CQC warns provider that it must make improvements

Published:
4 September 2013
Categories:
  • Media,
  • Care homes with nursing

4 September 2013

When the Care Quality Commission visited Oakwood Residential Home unannounced on 25 June, 27 June and 1 July 2013, we found that the service was failing to meet the national standards that people should be able to expect.

As a result, CQC has issued formal warnings to G & A Investments Projects Limited telling them that they must improve in the following areas by 14 August 2013:

  • Care and welfare of people who use services:

Care plans were not in place for some people and risk assessments were not robust. Where risks were identified, there was no action plan to manage those risks.

There were inadequate arrangements in place to deal with foreseeable emergencies.

The deprivation of liberty safeguards were not followed.

  • Cleanliness and infection control:

The provider was failing to maintain an appropriate standard of cleanliness and hygiene in relation to the control and prevention of infection. We found a number of the bedrooms were unclean and unhygienic. For example, in nine of the bedrooms we inspected bed bases, mattresses and sheets were dirty and some badly stained. People were not protected from the risk of infection and the standard of hygiene for beds and beddings were grossly inadequate.

Staff were failing to follow basic guidance and their practices put people at risk to their health and welfare. This included ineffective processes for the management of soiled/ infected laundry and the cleaning of equipment.  Staff did not adhere to guidance about managing and monitoring the prevention and control of infection in adult social care settings. There were no risk assessments to prevent infections in susceptible people using the service.

  • Management of medicines:

The provider was failing to ensure people were not put at risk and they received their prescribed medicines safely to meet their needsWe found people had not received their medicines which included blood thinning medication as prescribed. Medications were not stored securely and may put people at risk. The process for the administration of as required medicines was inadequate and may put people of not receiving their medicines when the needed them and consistently.

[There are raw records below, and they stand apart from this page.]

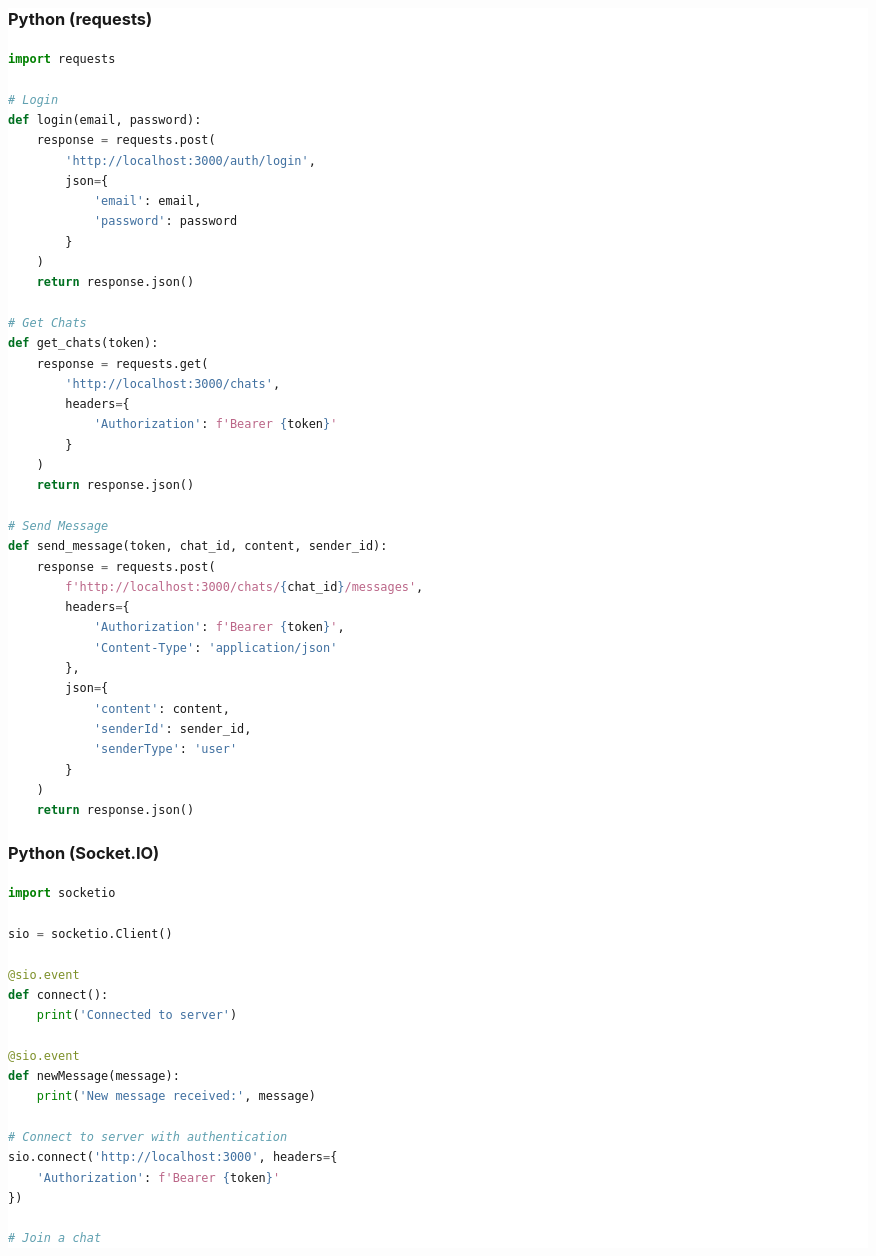### Python (requests)

```python
import requests

# Login
def login(email, password):
    response = requests.post(
        'http://localhost:3000/auth/login',
        json={
            'email': email,
            'password': password
        }
    )
    return response.json()

# Get Chats
def get_chats(token):
    response = requests.get(
        'http://localhost:3000/chats',
        headers={
            'Authorization': f'Bearer {token}'
        }
    )
    return response.json()

# Send Message
def send_message(token, chat_id, content, sender_id):
    response = requests.post(
        f'http://localhost:3000/chats/{chat_id}/messages',
        headers={
            'Authorization': f'Bearer {token}',
            'Content-Type': 'application/json'
        },
        json={
            'content': content,
            'senderId': sender_id,
            'senderType': 'user'
        }
    )
    return response.json()
```

### Python (Socket.IO)

```python
import socketio

sio = socketio.Client()

@sio.event
def connect():
    print('Connected to server')

@sio.event
def newMessage(message):
    print('New message received:', message)

# Connect to server with authentication
sio.connect('http://localhost:3000', headers={
    'Authorization': f'Bearer {token}'
})

# Join a chat
```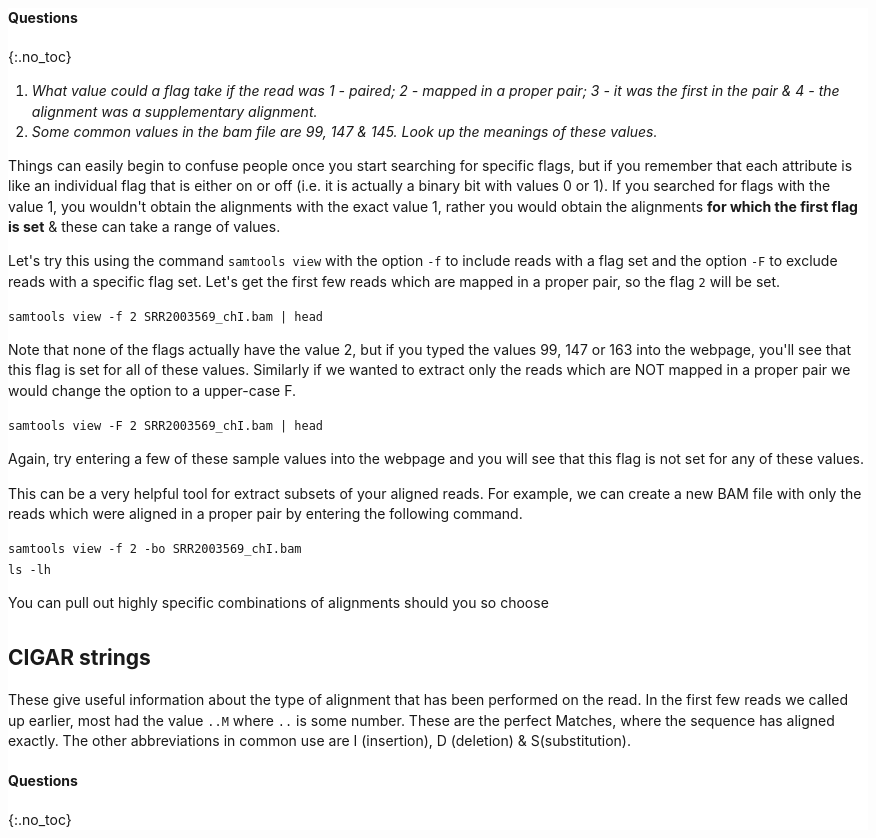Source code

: #### Questions
{:.no_toc}


1. *What value could a flag take if the read was 1 - paired; 2 - mapped in a proper pair; 3 - it was the first in the pair \& 4 - the alignment was a supplementary alignment.*
2. *Some common values in the bam file are 99, 147 & 145. Look up the meanings of these values.*



Things can easily begin to confuse people once you start searching for specific flags, but if you remember that each attribute is like an individual flag that is either on or off (i.e. it is actually a binary bit with values 0 or 1).
If you searched for flags with the value 1, you wouldn't obtain the alignments with the exact value 1, rather you would obtain the alignments **for which the first flag is set** & these can take a range of values.


Let's try this using the command `samtools view` with the option `-f` to include reads with a flag set and the option `-F` to exclude reads with a specific flag set.
Let's get the first few reads which are mapped in a proper pair, so the flag `2` will be set.

```
samtools view -f 2 SRR2003569_chI.bam | head
```

Note that none of the flags actually have the value 2, but if you typed the values 99, 147 or 163 into the webpage, you'll see that this flag is set for all of these values.
Similarly if we wanted to extract only the reads which are NOT mapped in a proper pair we would change the option to a upper-case F.

```
samtools view -F 2 SRR2003569_chI.bam | head
```

Again, try entering a few of these sample values into the webpage and you will see that this flag is not set for any of these values.

This can be a very helpful tool for extract subsets of your aligned reads.
For example, we can create a new BAM file with only the reads which were aligned in a proper pair by entering the following command.

```
samtools view -f 2 -bo SRR2003569_chI.bam
ls -lh
```

You can pull out highly specific combinations of alignments should you so choose


## CIGAR strings

These give useful information about the type of alignment that has been performed on the read.
In the first few reads we called up earlier, most had the value `..M` where `..` is some number.
These are the perfect Matches, where the sequence has aligned exactly.
The other abbreviations in common use are I (insertion), D (deletion) & S(substitution).


#### Questions
{:.no_toc}
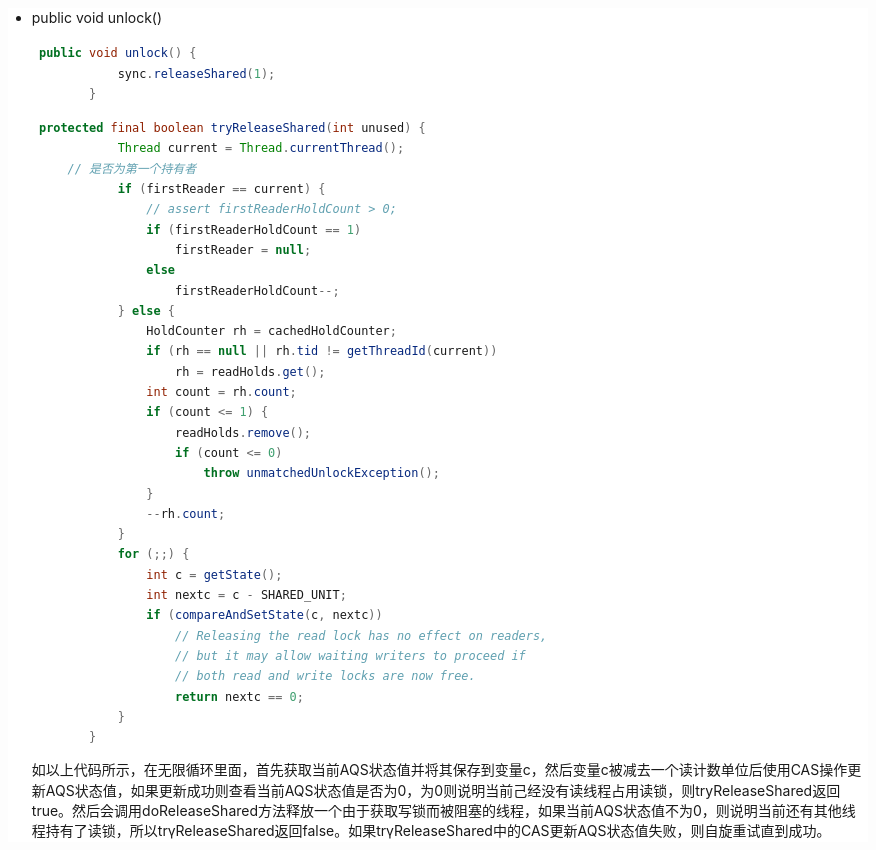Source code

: * public void unlock()

  ```java
   public void unlock() {
              sync.releaseShared(1);
          }
  ```

  ```java
   protected final boolean tryReleaseShared(int unused) {
              Thread current = Thread.currentThread();
       // 是否为第一个持有者
              if (firstReader == current) {
                  // assert firstReaderHoldCount > 0;
                  if (firstReaderHoldCount == 1)
                      firstReader = null;
                  else
                      firstReaderHoldCount--;
              } else {
                  HoldCounter rh = cachedHoldCounter;
                  if (rh == null || rh.tid != getThreadId(current))
                      rh = readHolds.get();
                  int count = rh.count;
                  if (count <= 1) {
                      readHolds.remove();
                      if (count <= 0)
                          throw unmatchedUnlockException();
                  }
                  --rh.count;
              }
              for (;;) {
                  int c = getState();
                  int nextc = c - SHARED_UNIT;
                  if (compareAndSetState(c, nextc))
                      // Releasing the read lock has no effect on readers,
                      // but it may allow waiting writers to proceed if
                      // both read and write locks are now free.
                      return nextc == 0;
              }
          }
  ```

  如以上代码所示，在无限循环里面，首先获取当前AQS状态值并将其保存到变量c，然后变量c被减去一个读计数单位后使用CAS操作更新AQS状态值，如果更新成功则查看当前AQS状态值是否为0，为0则说明当前己经没有读线程占用读锁，则tryReleaseShared返回true。然后会调用doReleaseShared方法释放一个由于获取写锁而被阻塞的线程，如果当前AQS状态值不为0，则说明当前还有其他线程持有了读锁，所以trγReleaseShared返回false。如果trγReleaseShared中的CAS更新AQS状态值失败，则自旋重试直到成功。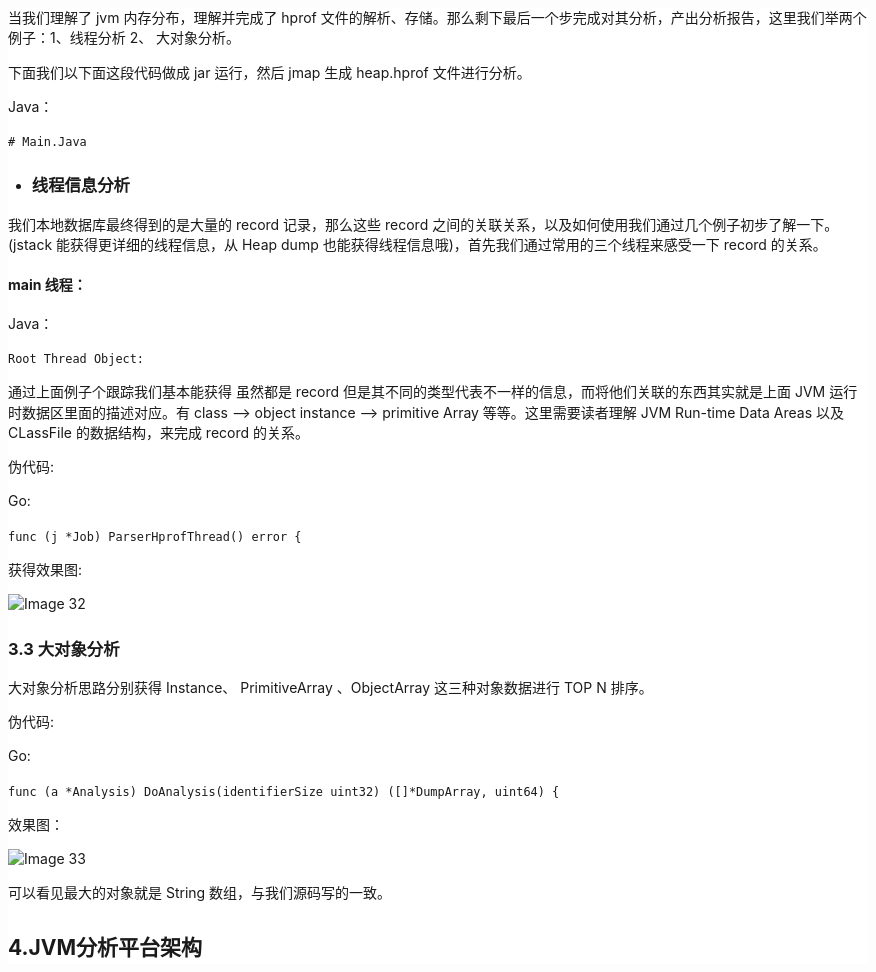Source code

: 当我们理解了 jvm 内存分布，理解并完成了 hprof 文件的解析、存储。那么剩下最后一个步完成对其分析，产出分析报告，这里我们举两个例子：1、线程分析 2、 大对象分析。

下面我们以下面这段代码做成 jar 运行，然后 jmap 生成 heap.hprof 文件进行分析。

Java：

```
# Main.Java
```

*   ### **线程信息分析**
    

我们本地数据库最终得到的是大量的 record 记录，那么这些 record 之间的关联关系，以及如何使用我们通过几个例子初步了解一下。(jstack 能获得更详细的线程信息，从 Heap dump 也能获得线程信息哦)，首先我们通过常用的三个线程来感受一下 record 的关系。

#### main 线程：

Java：

```
Root Thread Object:
```

通过上面例子个跟踪我们基本能获得 虽然都是 record 但是其不同的类型代表不一样的信息，而将他们关联的东西其实就是上面 JVM 运行时数据区里面的描述对应。有 class --\> object instance --\> primitive Array 等等。这里需要读者理解 JVM Run-time Data Areas 以及 CLassFile 的数据结构，来完成 record 的关系。

伪代码:

Go:

```
func (j *Job) ParserHprofThread() error {
```

获得效果图:

![Image 32](https://mmbiz.qpic.cn/mmbiz_png/AAQtmjCc74BpP2CbhkmWYdwcWUrvQ72kUYmtMoNH0vv5ykoDtjvsuZBTJfXRiaqChBjqRfIt6Npru6T86wbzg4g/640?wx_fmt=png)

### **3.3 大对象分析**

大对象分析思路分别获得 Instance、 PrimitiveArray 、ObjectArray 这三种对象数据进行 TOP N 排序。

伪代码:

Go:

```
func (a *Analysis) DoAnalysis(identifierSize uint32) ([]*DumpArray, uint64) {
```

效果图：

![Image 33](https://mmbiz.qpic.cn/mmbiz_png/AAQtmjCc74BpP2CbhkmWYdwcWUrvQ72koiaMaribySO1Ynbw3xw8AFBQfOXx5BxfM38ykicXDes1XPurBsGEyrJvw/640?wx_fmt=png)

可以看见最大的对象就是 String 数组，与我们源码写的一致。

**4.JVM分析平台架构**
---------------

CQC inspectors will return unannounced in due course to check whether the required improvements have been made.

If the required improvements are not made within the set timescale, CQC has a range of enforcement powers which include restricting the services that a provider can offer, or, in the most serious cases, suspending or cancelling a service.

CQC can also issue financial penalty notices and cautions, or prosecute the provider for failing to meet national standards.